2. MINOR PROGRESS. One of the advantages of having a musically gifted child is that she can explain your favorite music to you. Of course, much of what my youngest says – like “in this song there’s a perfect fifth that you would think resolves to the 1st major 7th, but it actually resolves to the relative minor suspended 2nd” — goes completely over my head. But now, thanks to her, I can say things to my wife like, “Hey, sweetie, catch the awesome bridge in this song.” Baby steps, I know, but hey, I’ll take pride in them anyway because before my daughter and I started having these discussions, I didn’t even know what a bridge was!

3. THROWBACK OUTFIT. My affinity for non-faded, non-ripped, straight-legged, high-waisted jeans earns the following “compliment” from my eldest: “Cool, Dad, look at you, going all retro.”

4. DIGITAL ETIQUETTE. I try not to let my oldest daughter watch me type anything into Google. Invariably, I enter things like “Who was the 15th President?” instead of just “15th President.” She thinks this is hysterically funny and accuses me of not knowing how to search fast and efficiently. I just think I have the good manners not to be abrupt with anyone or anything, including digital interfaces.

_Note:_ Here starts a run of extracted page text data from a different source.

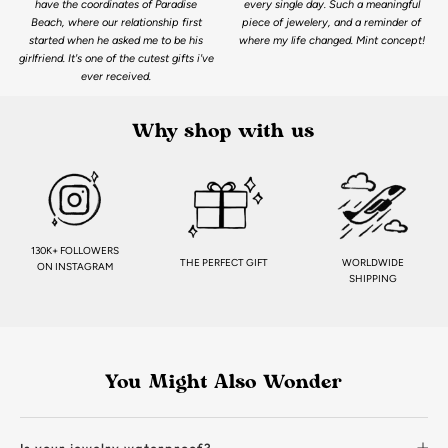
have the coordinates of Paradise
every single day. Such a meaningful
Beach, where our relationship first
piece of jewelery, and a reminder of
started when he asked me to be his
where my life changed. Mint concept!
girlfriend. It's one of the cutest gifts i've
ever received.
Why shop with us
130K+ FOLLOWERS
THE PERFECT GIFT
WORLDWIDE
ON INSTAGRAM
SHIPPING
You Might Also Wonder
Is your jewelry waterproof?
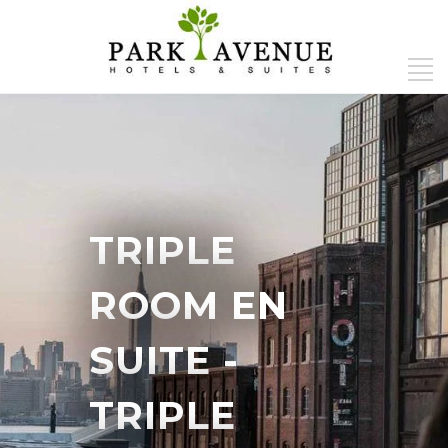
TRIPLE
ROOM EN
SUITE
-
TRIPLE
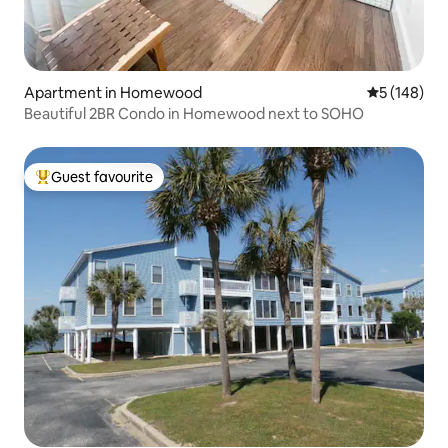
Apartment in Homewood
5 out of 5 a
5 (148)
Beautiful 2BR Condo in Homewood next to SOHO
Guest favourite
Top guest favourite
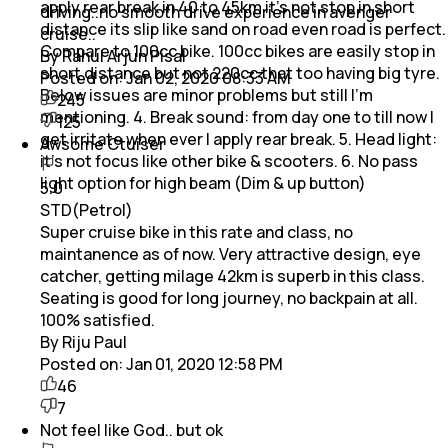
apply rear break in 40 to 45km it's not stop in short
driving..no smooth drive experience in avenger
distance its slip like sand on road even road is perfect.
cruise..
Compare to 100cc bike. 100cc bikes are easily stop in
By Rahul Arjun Pisal
short distance but not 220cc that too having big tyre.
Posted on:
Jan 02, 2020 08:33 AM
Below issues are minor problems but still I'm
245
mentioning. 4. Break sound: from day one to till now I
125
get irritate when ever I apply rear break. 5. Head light:
Awsome Ctuiser
it's not focus like other bike & scooters. 6. No pass
light option for high beam (Dim & up button)
5.0
STD(Petrol)
Super cruise bike in this rate and class, no
maintanence as of now. Very attractive design, eye
catcher, getting milage 42km is superb in this class.
Seating is good for long journey, no backpain at all.
100% satisfied.
By Riju Paul
Posted on:
Jan 01, 2020 12:58 PM
46
7
Not feel like God.. but ok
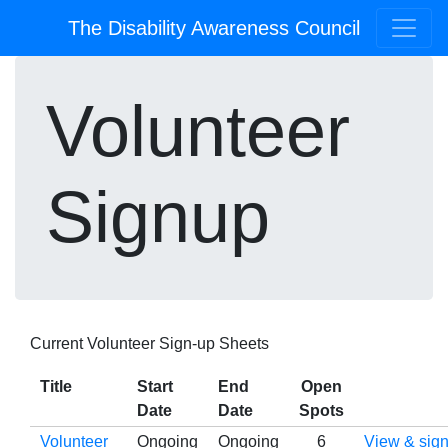
The Disability Awareness Council
Volunteer
Signup
Current Volunteer Sign-up Sheets
Title
Start
End
Open
Date
Date
Spots
Volunteer
Ongoing
Ongoing
6
View & sign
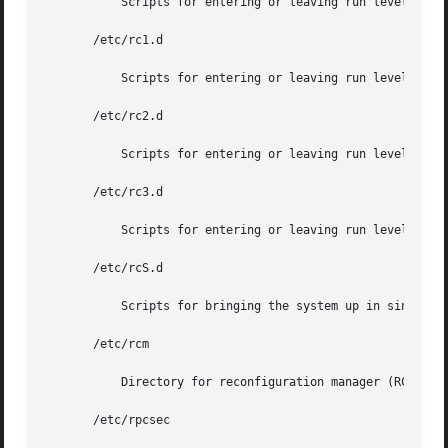
	   Scripts for entering or leaving run level 0. S
       /etc/rc1.d

	   Scripts for entering or leaving run level 1. S
       /etc/rc2.d

	   Scripts for entering or leaving run level 2. S
       /etc/rc3.d

	   Scripts for entering or leaving run level 3. S
       /etc/rcS.d

	   Scripts for bringing the system up in single user mode.

       /etc/rcm

	   Directory for reconfiguration manager (RCM) custom scripts.

       /etc/rpcsec
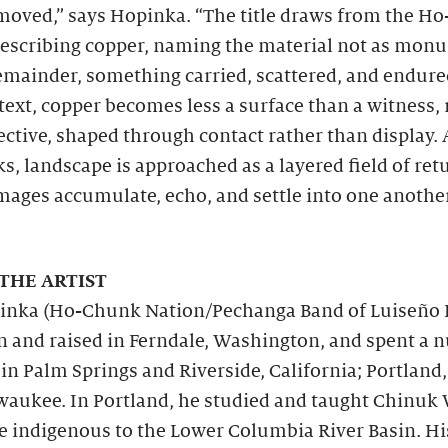
moved,” says Hopinka. “The title draws from the H
describing copper, naming the material not as mon
emainder, something carried, scattered, and endure
text, copper becomes less a surface than a witness, 
ective, shaped through contact rather than display.
s, landscape is approached as a layered field of ret
mages accumulate, echo, and settle into one anothe
THE ARTIST
inka (Ho-Chunk Nation/Pechanga Band of Luiseño 
n and raised in Ferndale, Washington, and spent a
 in Palm Springs and Riverside, California; Portland
waukee. In Portland, he studied and taught Chinuk
 indigenous to the Lower Columbia River Basin. Hi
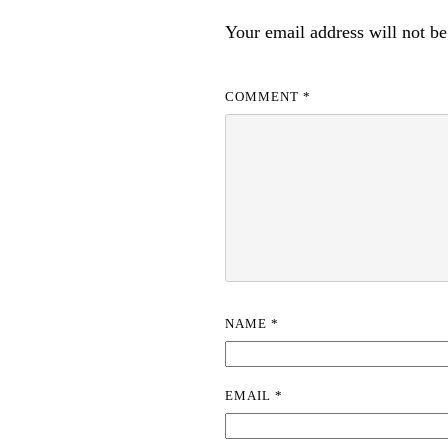
Your email address will not be
COMMENT
*
NAME
*
EMAIL
*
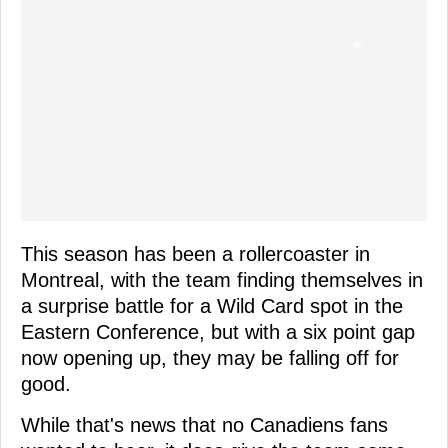
This season has been a rollercoaster in
Montreal, with the team finding themselves in
a surprise battle for a Wild Card spot in the
Eastern Conference, but with a six point gap
now opening up, they may be falling off for
good.
While that's news that no Canadiens fans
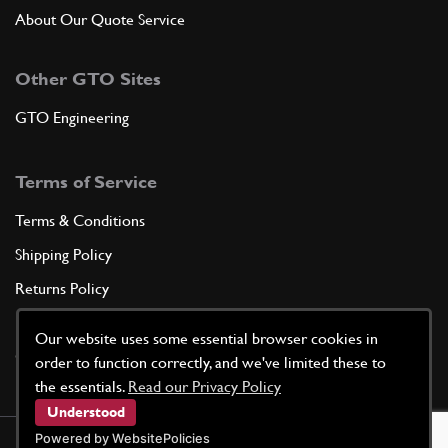
About Our Quote Service
Other GTO Sites
GTO Engineering
Terms of Service
Terms & Conditions
Shipping Policy
Returns Policy
Privacy Policy
Our website uses some essential browser cookies in
Cookie Policy
order to function correctly, and we've limited these to
the essentials.
Read our Privacy Policy
Understood
Powered by WebsitePolicies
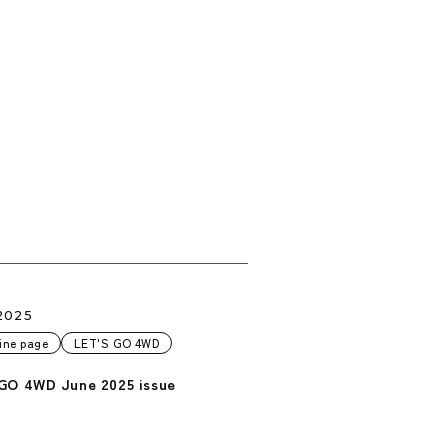
2025
ine page
LET'S GO 4WD
GO 4WD June 2025 issue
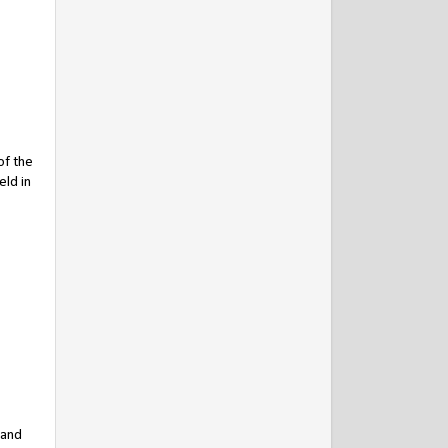
of the
eld in
 and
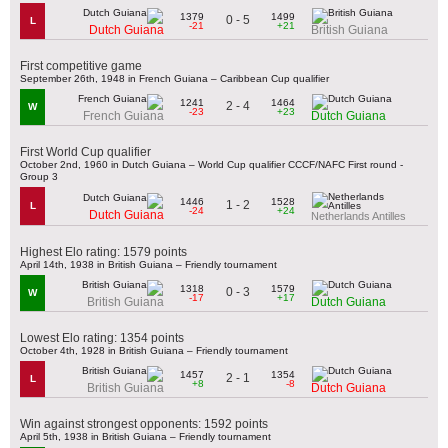
1379
1499
0 - 5
L
-21
+21
Dutch Guiana
British Guiana
First competitive game
September 26th, 1948 in French Guiana – Caribbean Cup qualifier
1241
1464
2 - 4
W
-23
+23
French Guiana
Dutch Guiana
First World Cup qualifier
October 2nd, 1960 in Dutch Guiana – World Cup qualifier CCCF/NAFC First round -
Group 3
1446
1528
1 - 2
L
-24
+24
Dutch Guiana
Netherlands Antilles
Highest Elo rating: 1579 points
April 14th, 1938 in British Guiana – Friendly tournament
1318
1579
0 - 3
W
-17
+17
British Guiana
Dutch Guiana
Lowest Elo rating: 1354 points
October 4th, 1928 in British Guiana – Friendly tournament
1457
1354
2 - 1
L
+8
-8
British Guiana
Dutch Guiana
Win against strongest opponents: 1592 points
April 5th, 1938 in British Guiana – Friendly tournament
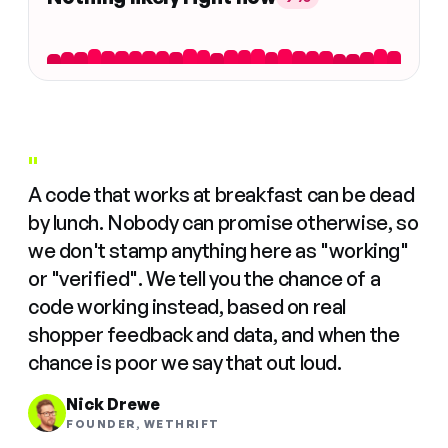
"
A code that works at breakfast can be dead
by lunch. Nobody can promise otherwise, so
we don't stamp anything here as "working"
or "verified". We tell you the chance of a
code working instead, based on real
shopper feedback and data, and when the
chance is poor we say that out loud.
Nick Drewe
FOUNDER, WETHRIFT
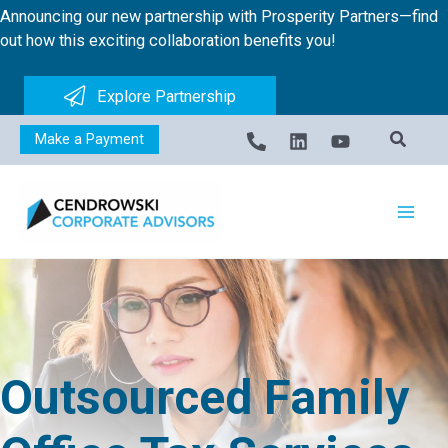
Skip
Announcing our new partnership with Prosperity Partners—find
to
out how this exciting collaboration benefits you!
content
Explore Partnership
Make a Payment
Outsourced Family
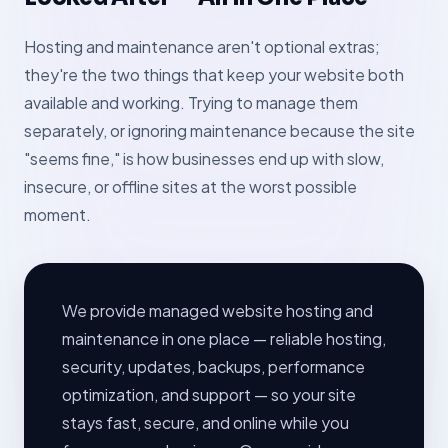
Hosting and maintenance aren't optional extras;
they're the two things that keep your website both
available and working. Trying to manage them
separately, or ignoring maintenance because the site
"seems fine," is how businesses end up with slow,
insecure, or offline sites at the worst possible
moment.
We provide managed website hosting and
maintenance in one place — reliable hosting,
security, updates, backups, performance
optimization, and support — so your site
stays fast, secure, and online while you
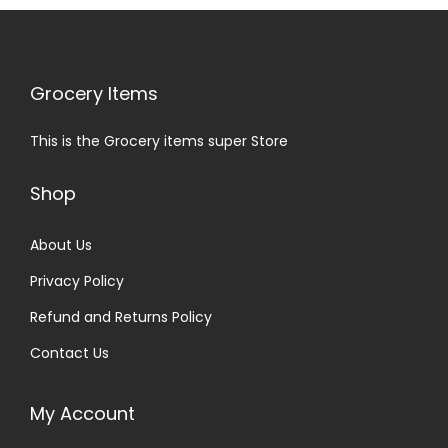
Grocery Items
This is the Grocery items super Store
Shop
About Us
Privacy Policy
Refund and Returns Policy
Contact Us
My Account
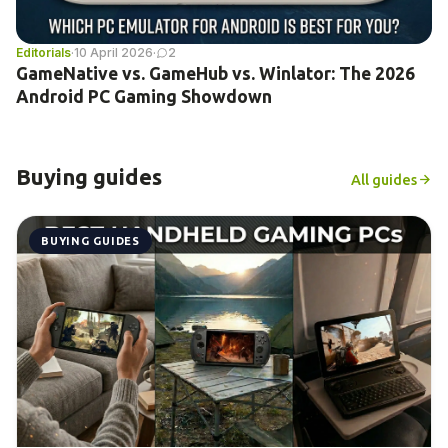
Editorials
·
10 April 2026
·
2
GameNative vs. GameHub vs. Winlator: The 2026
Android PC Gaming Showdown
Buying guides
All guides
BUYING GUIDES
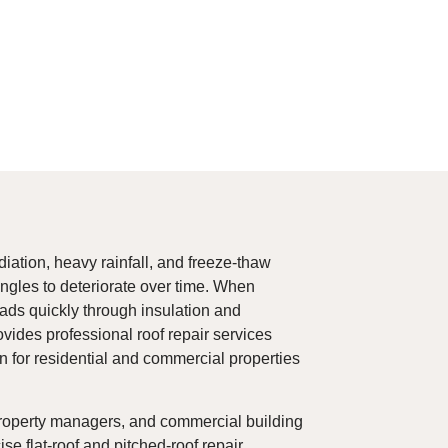
iation, heavy rainfall, and freeze-thaw
ngles to deteriorate over time. When
ads quickly through insulation and
vides professional roof repair services
on for residential and commercial properties
roperty managers, and commercial building
e flat-roof and pitched-roof repair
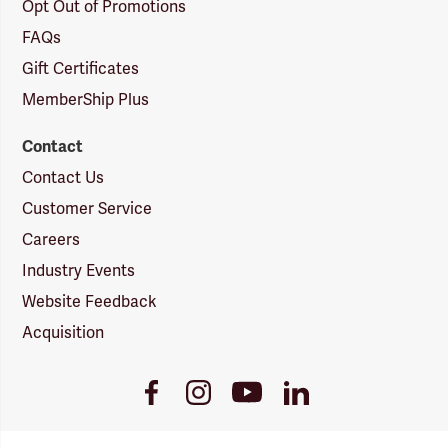
Opt Out of Promotions
FAQs
Gift Certificates
MemberShip Plus
Contact
Contact Us
Customer Service
Careers
Industry Events
Website Feedback
Acquisition
Youtube
Facebook
Instagram
LinkedIn
Link
Link
Link
Link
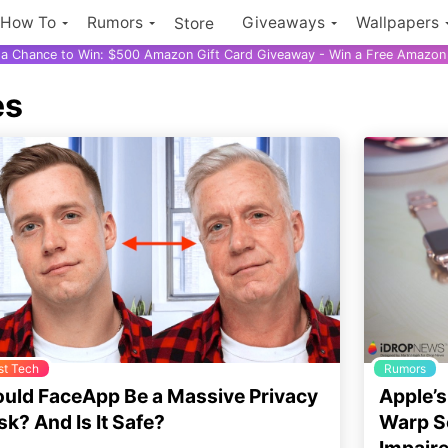
How To
Rumors
Giveaways
Wallpapers
Store
r a Chance to Win: $500 Amazon Gift Card Giveaway - Win a Free Amazon 
es
st Tech
Rumors
uld FaceApp Be a Massive Privacy
Apple’s
sk? And Is It Safe?
Warp Sc
Impair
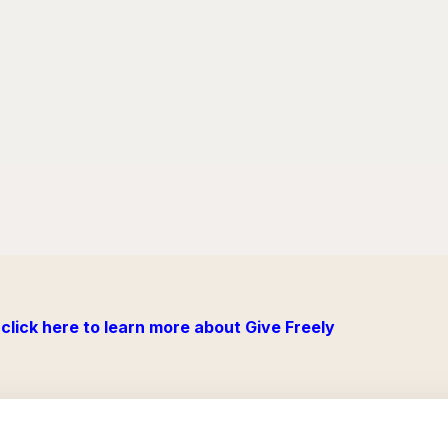
click here to learn more about Give Freely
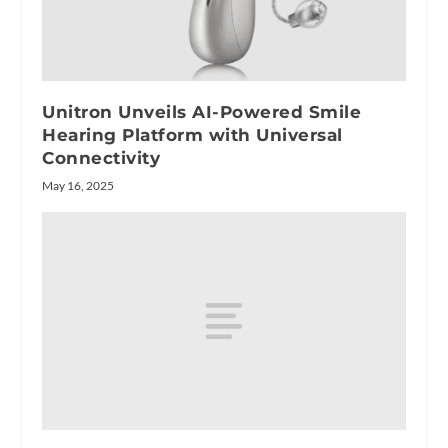
Unitron Unveils AI-Powered Smile
Hearing Platform with Universal
Connectivity
May 16, 2025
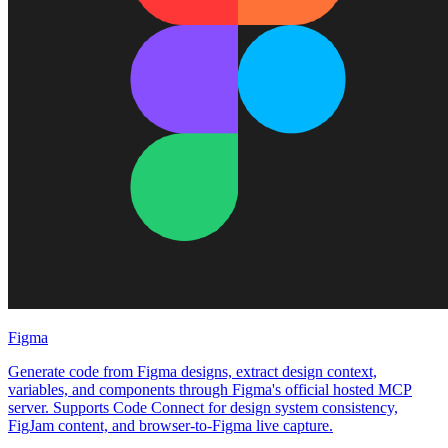
Figma
Generate code from Figma designs, extract design context,
variables, and components through Figma's official hosted MCP
server. Supports Code Connect for design system consistency,
FigJam content, and browser-to-Figma live capture.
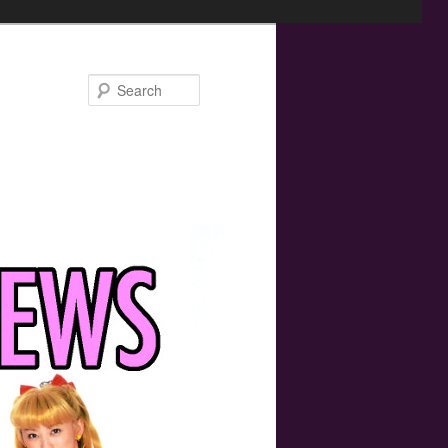
Search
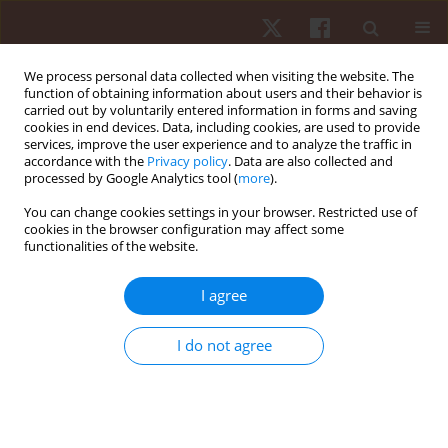
We process personal data collected when visiting the website. The
function of obtaining information about users and their behavior is
carried out by voluntarily entered information in forms and saving
cookies in end devices. Data, including cookies, are used to provide
services, improve the user experience and to analyze the traffic in
Author
Jonas Breuer
accordance with the
Privacy policy
. Data are also collected and
processed by Google Analytics tool (
more
).
You can change cookies settings in your browser. Restricted use of
ORIGINAL PAPER
cookies in the browser configuration may affect some
functionalities of the website.
Serve efficiency development in women’s vs.
men’s professional tennis
I agree
Ralph Grambow
,
Philipp Born
,
Craig O’Shannessy
,
Jonas Breuer
,
Dominik Meffert
,
Tobias Vogt
I do not agree
Hum Mov. 2022;23(2):128-137
DOI
:
https://doi.org/10.5114/hm.2022.109071
Stats
Abstract
Article
(PDF)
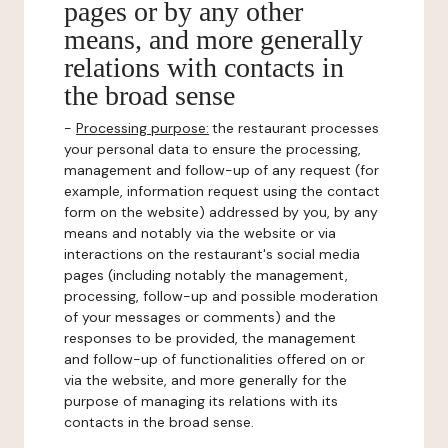
pages or by any other
means, and more generally
relations with contacts in
the broad sense
-
Processing purpose:
the restaurant processes
your personal data to ensure the processing,
management and follow-up of any request (for
example, information request using the contact
form on the website) addressed by you, by any
means and notably via the website or via
interactions on the restaurant's social media
pages (including notably the management,
processing, follow-up and possible moderation
of your messages or comments) and the
responses to be provided, the management
and follow-up of functionalities offered on or
via the website, and more generally for the
purpose of managing its relations with its
contacts in the broad sense.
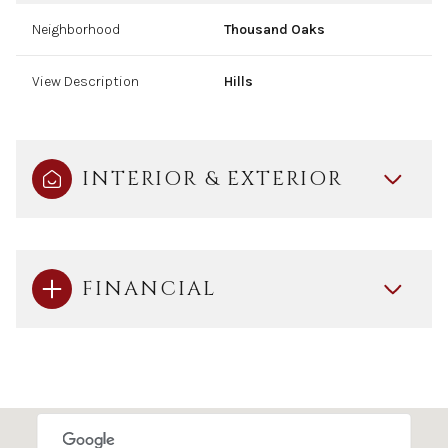
Neighborhood
Thousand Oaks
View Description
Hills
INTERIOR & EXTERIOR
FINANCIAL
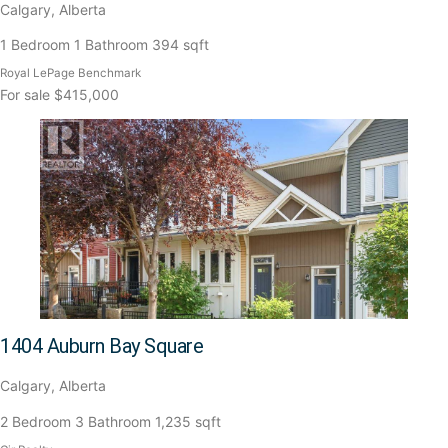
Calgary, Alberta
1 Bedroom
1 Bathroom
394 sqft
Royal LePage Benchmark
For sale
$415,000
1404 Auburn Bay Square
Calgary, Alberta
2 Bedroom
3 Bathroom
1,235 sqft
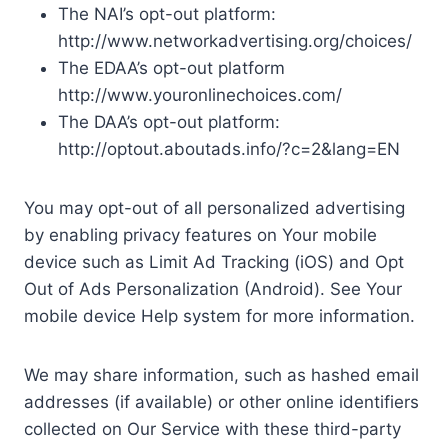
The NAI’s opt-out platform:
http://www.networkadvertising.org/choices/
The EDAA’s opt-out platform
http://www.youronlinechoices.com/
The DAA’s opt-out platform:
http://optout.aboutads.info/?c=2&lang=EN
You may opt-out of all personalized advertising
by enabling privacy features on Your mobile
device such as Limit Ad Tracking (iOS) and Opt
Out of Ads Personalization (Android). See Your
mobile device Help system for more information.
We may share information, such as hashed email
addresses (if available) or other online identifiers
collected on Our Service with these third-party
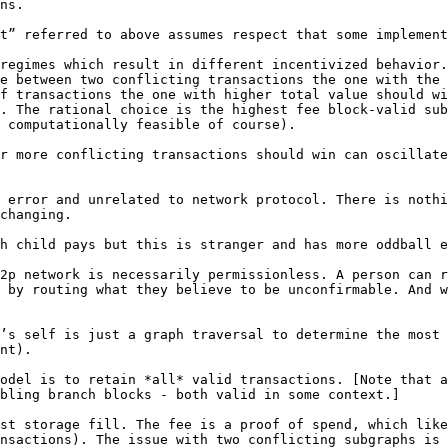
t” referred to above assumes respect that some implement
regimes which result in different incentivized behavior.
e between two conflicting transactions the one with the 
f transactions the one with higher total value should wi
. The rational choice is the highest fee block-valid sub
 computationally feasible of course).

r more conflicting transactions should win can oscillate
 error and unrelated to network protocol. There is nothi
changing.

2p network is necessarily permissionless. A person can r
 by routing what they believe to be unconfirmable. And w
’s self is just a graph traversal to determine the most 
nt).

odel is to retain *all* valid transactions. [Note that a
bling branch blocks - both valid in some context.]

st storage fill. The fee is a proof of spend, which like
nsactions). The issue with two conflicting subgraphs is 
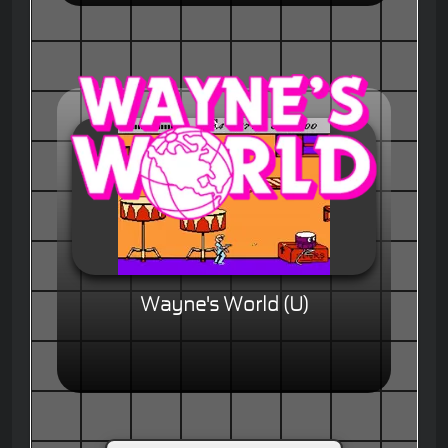
Wayne's World (U)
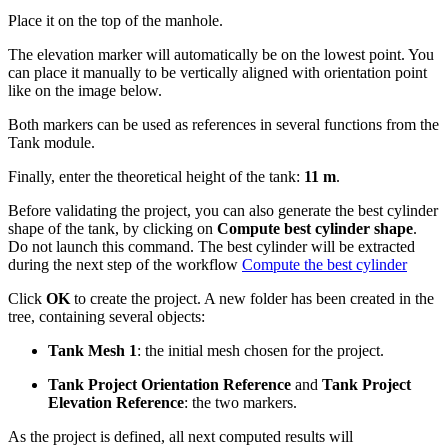
Place it on the top of the manhole.
The elevation marker will automatically be on the lowest point. You
can place it manually to be vertically aligned with orientation point
like on the image below.
Both markers can be used as references in several functions from the
Tank module.
Finally, enter the theoretical height of the tank:
11 m
.
Before validating the project, you can also generate the best cylinder
shape of the tank, by clicking on
Compute best cylinder shape
.
Do not launch this command. The best cylinder will be extracted
during the next step of the workflow
Compute the best cylinder
Click
OK
to create the project. A new folder has been created in the
tree, containing several objects:
Tank Mesh 1
: the initial mesh chosen for the project.
Tank Project Orientation Reference
and
Tank Project
Elevation Reference
: the two markers.
As the project is defined, all next computed results will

5. HISTORY REWRITTEN. One of the great anecdotes from my oldest daughter’s childhood was when a substitute kindergarten teacher scolded her for walking funny in front of her classmates, and my daughter pulled the teacher aside (so as not to embarrass her!) to explain that her leg hurt and it would be nice if the teacher talked to her about it away from the other kids. My wife and I took great pride in our little one’s gumption. For years, we told that story to friends, using it as evidence that we never had to worry about our daughter’s ability to stand up for herself. Too bad it was all I lie! Just last year, our daughter finally confessed it never happened that way. Her little five-year-old self came home from school that day telling us what, in her mind, she’d wished she’d said to her teacher. When she saw how excited that made us, both in that moment and in the years since when we shared that story, she simply couldn’t find the nerve to admit the incident was made up. My wife simply laughed at this admission, still proud that our daughter at five could have imagined how to tell her teacher to treat her better. I took the discovery much harder. For me it was like finding out George Washington never chopped down the cherry tree or told his father, “I cannot tell a lie.” Once that was cast into doubt, so was every associated fact. Was he even our first president? Did my daughter really run for student council in the third grade? When I started to grill her, feeling the need to check on the veracity of every detail from her life that she’d ever reported, my daughter weathered the interrogation with perfect calm and little emotion. She showed no guilt over bending the truth. She certainly took no pity on her father, who was behaving like his whole world had been turned upside down. No, all she did was grin and tell me, “I guess you can never know for sure, Dad, if anything I told you was true or made up.” But seeing the joy she took in teasing me provided all the relief I needed. My earliest belief about her was entirely confirmed: The girl’s got gumption!

father in the scale of human evolution
Yes, kids, I was born way before computers and even color TV came into wide use, but that doesn’t mean I’m not a modern man!